Whilst the supply of management services to a SIF are VAT exempt supplies of management services to non-SIF funds are subject to VAT at the standard rate. The IT platform in question was supplied by an affiliate company of Blackrock which was based in the US and on acquisition by Blackrock created a liability to account for VAT under the reverse charge mechanism. Blackrock had sought to argue that the IT platform services constituted a supply of 'management services' which fell within the scope of the exemption set out in Article 135 (1) (g) and to the extent that the platform was used to provide services to SIF’s there was no requirement to account for VAT under the reverse charge on this element. Blackrock had sought to argue that the apportionment could be made based on the respective value of the funds under management within the SIF and non-SIF funds.
The key issue therefore was whether the exemption within Article 135 (1) (g) authorises an apportionment to be made of a single supply of management services on a pro rata basis.

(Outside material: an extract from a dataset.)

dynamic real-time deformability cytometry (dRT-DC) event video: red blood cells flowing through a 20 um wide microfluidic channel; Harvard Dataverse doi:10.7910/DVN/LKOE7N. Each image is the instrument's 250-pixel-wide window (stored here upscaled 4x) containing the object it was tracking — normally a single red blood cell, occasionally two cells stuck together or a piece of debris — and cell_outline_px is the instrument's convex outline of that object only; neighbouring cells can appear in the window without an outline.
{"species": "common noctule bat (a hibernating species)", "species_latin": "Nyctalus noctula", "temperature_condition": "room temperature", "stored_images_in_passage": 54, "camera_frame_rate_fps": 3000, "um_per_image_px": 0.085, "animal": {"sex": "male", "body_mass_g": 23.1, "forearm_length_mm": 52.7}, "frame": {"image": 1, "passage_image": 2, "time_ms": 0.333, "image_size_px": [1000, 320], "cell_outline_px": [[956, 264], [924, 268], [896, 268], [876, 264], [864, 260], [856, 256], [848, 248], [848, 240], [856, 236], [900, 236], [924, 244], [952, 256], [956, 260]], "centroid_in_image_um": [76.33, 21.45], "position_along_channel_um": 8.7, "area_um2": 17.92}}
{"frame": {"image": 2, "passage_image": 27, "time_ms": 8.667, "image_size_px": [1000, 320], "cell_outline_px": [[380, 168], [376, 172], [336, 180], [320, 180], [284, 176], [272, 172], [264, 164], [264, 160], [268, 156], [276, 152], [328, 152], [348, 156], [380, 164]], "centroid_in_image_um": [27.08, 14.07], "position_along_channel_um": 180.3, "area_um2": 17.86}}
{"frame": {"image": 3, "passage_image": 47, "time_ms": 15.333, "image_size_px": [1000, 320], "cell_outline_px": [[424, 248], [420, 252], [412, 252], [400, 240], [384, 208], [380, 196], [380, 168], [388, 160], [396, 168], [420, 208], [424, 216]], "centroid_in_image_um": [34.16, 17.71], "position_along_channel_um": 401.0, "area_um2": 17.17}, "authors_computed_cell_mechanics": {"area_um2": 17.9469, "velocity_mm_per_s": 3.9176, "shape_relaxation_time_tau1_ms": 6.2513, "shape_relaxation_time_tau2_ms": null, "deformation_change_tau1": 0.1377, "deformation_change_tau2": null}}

Blackrock had sought to rely on the recent decision of the ECJ in the case of Commission v Luxembourg in which the Court had in principle accepted that a single supply could be apportioned on a pro rata basis. The Luxembourg case was concerned with the cost sharing exemption under Article 132 (1) (f) of the principle directive. The AG has concluded that the principle established in the Luxembourg case cannot apply to Blackrock as the exemption in Article 132(1) (f) makes reference to a “share” of costs whilst Article 135 (1) (g) makes no reference to 'use' and does not therefore support an apportionment being made. The AG went onto reference other cases were an apportionment of consideration had been made on a single supply (Talacre Beach Caravan Sales & Commission v France) but concluded that these cases turned on very specific circumstances and did not create a general principles on which Blackrock could rely.
In line with the well established principle that VAT exemptions have to be interpreted strictly the AG has concluded that there is no scope under Article 135(1)(g) to exempt a proportion of a single supply of IT platform services where the costs are used in part to provide management services to non-SIF’s. The AG acknowledges that the position would be more straightforward if the IT platform services were being provided to a company which manages SIF’s only, in which case the services would fall within the above exemption. In addition the AG did acknowledge in his closing comments that if it is possible for the recipient or indeed the supplier to precisely identify the services which are supplied to SIF’s then there could well be scope for an apportionment to be made. Accordingly had Blackrock been able to identify precisely what services are provided to SIF’s and non-SIFs and not merely sought to rely on a value based apportionment then his opinion may well have differed.
Whilst the opinion of the AG has gone against Blackrock the Court may of course reach a different conclusion and we await the decision of the full court in due course.